Scientist at Bose Institute predicted that Kolkata’s air quality is likely to remain 'around 200-230 (poor)' during Diwali

Jayanta Basu | Published 12.11.23, 05:34 AM
Haze over the city

Haze over the city

File picture

The city was the most polluted metro in the country on Saturday, Central Pollution Control Board (CPCB) showed.

Although both Kolkata and Delhi had “poor” air quality from 4pm on Friday to 4pm on Saturday, Kolkata’s air quality index (AQI) value was 269 compared to Delhi’s 225.


The rain in the national capital was a blessing and reduced the pollution impact.

Chennai was third with an AQI of 115 and Mumbai was fourth with 90. Bangalore and Hyderabad had AQI levels 90 and 94, respectively.

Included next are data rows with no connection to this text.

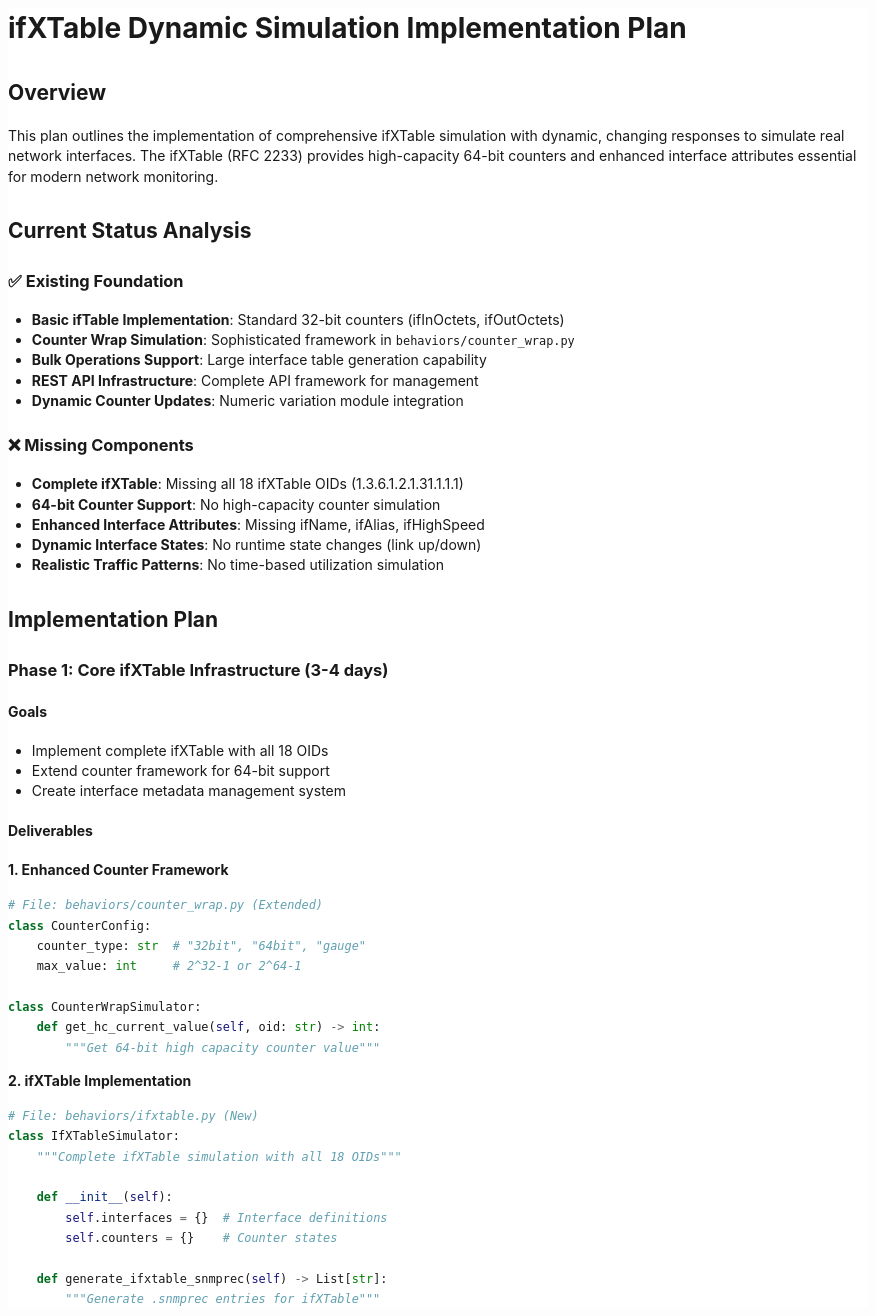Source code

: # ifXTable Dynamic Simulation Implementation Plan

## Overview

This plan outlines the implementation of comprehensive ifXTable simulation with dynamic, changing responses to simulate real network interfaces. The ifXTable (RFC 2233) provides high-capacity 64-bit counters and enhanced interface attributes essential for modern network monitoring.

## Current Status Analysis

### ✅ Existing Foundation
- **Basic ifTable Implementation**: Standard 32-bit counters (ifInOctets, ifOutOctets)
- **Counter Wrap Simulation**: Sophisticated framework in `behaviors/counter_wrap.py`
- **Bulk Operations Support**: Large interface table generation capability
- **REST API Infrastructure**: Complete API framework for management
- **Dynamic Counter Updates**: Numeric variation module integration

### ❌ Missing Components
- **Complete ifXTable**: Missing all 18 ifXTable OIDs (1.3.6.1.2.1.31.1.1.1)
- **64-bit Counter Support**: No high-capacity counter simulation
- **Enhanced Interface Attributes**: Missing ifName, ifAlias, ifHighSpeed
- **Dynamic Interface States**: No runtime state changes (link up/down)
- **Realistic Traffic Patterns**: No time-based utilization simulation

## Implementation Plan

### Phase 1: Core ifXTable Infrastructure (3-4 days)

#### Goals
- Implement complete ifXTable with all 18 OIDs
- Extend counter framework for 64-bit support
- Create interface metadata management system

#### Deliverables

**1. Enhanced Counter Framework**
```python
# File: behaviors/counter_wrap.py (Extended)
class CounterConfig:
    counter_type: str  # "32bit", "64bit", "gauge"
    max_value: int     # 2^32-1 or 2^64-1
    
class CounterWrapSimulator:
    def get_hc_current_value(self, oid: str) -> int:
        """Get 64-bit high capacity counter value"""
```

**2. ifXTable Implementation**
```python
# File: behaviors/ifxtable.py (New)
class IfXTableSimulator:
    """Complete ifXTable simulation with all 18 OIDs"""
    
    def __init__(self):
        self.interfaces = {}  # Interface definitions
        self.counters = {}    # Counter states
        
    def generate_ifxtable_snmprec(self) -> List[str]:
        """Generate .snmprec entries for ifXTable"""
```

Gufran Beigh, founder and project director of SAFAR (System of Air Quality and Weather Forecasting and Research) under the Union government, said Kolkata’s presence at the top is likely to be short-lived.

“We expect Delhi’s air to be very poor on Sunday and severe the day after,” Beigh told The Telegraph on Saturday evening.

A scientist at the Bose Institute predicted that Kolkata’s air quality is likely to remain “around 200-230 (poor)” during Diwali. “Though, overall, the city’s AQI is likely to remain poor during Diwali, various regions within the city may turn very poor,” Abhijit Chatterjee said.

AQI is the reflection of overall air quality in the area and is calculated based on the most dominant pollutant during the period. For Kolkata and Delhi, PM 2.5, the most toxic pollutant that can penetrate deep into the lungs and trigger a range of diseases, was found to be the most dominant pollutant.

The CPCB data shows Kolkata’s AQI has been rising sharply over the past few days as winter sets in. The air quality turned from “moderate” to “poor” between November 5 and 10.

Poor air quality, according to the CPCB, may lead to “breathing discomfort to most people on prolonged exposure”, while very poor air may cause “respiratory illness on prolonged exposure”.

Chatterjee said people should avoid bursting firecrackers on narrow roads as far as possible. He said water needs to be sprinkled in the late afternoon on Diwali day to minimise the re-suspension of dust from the bursting of fireworks.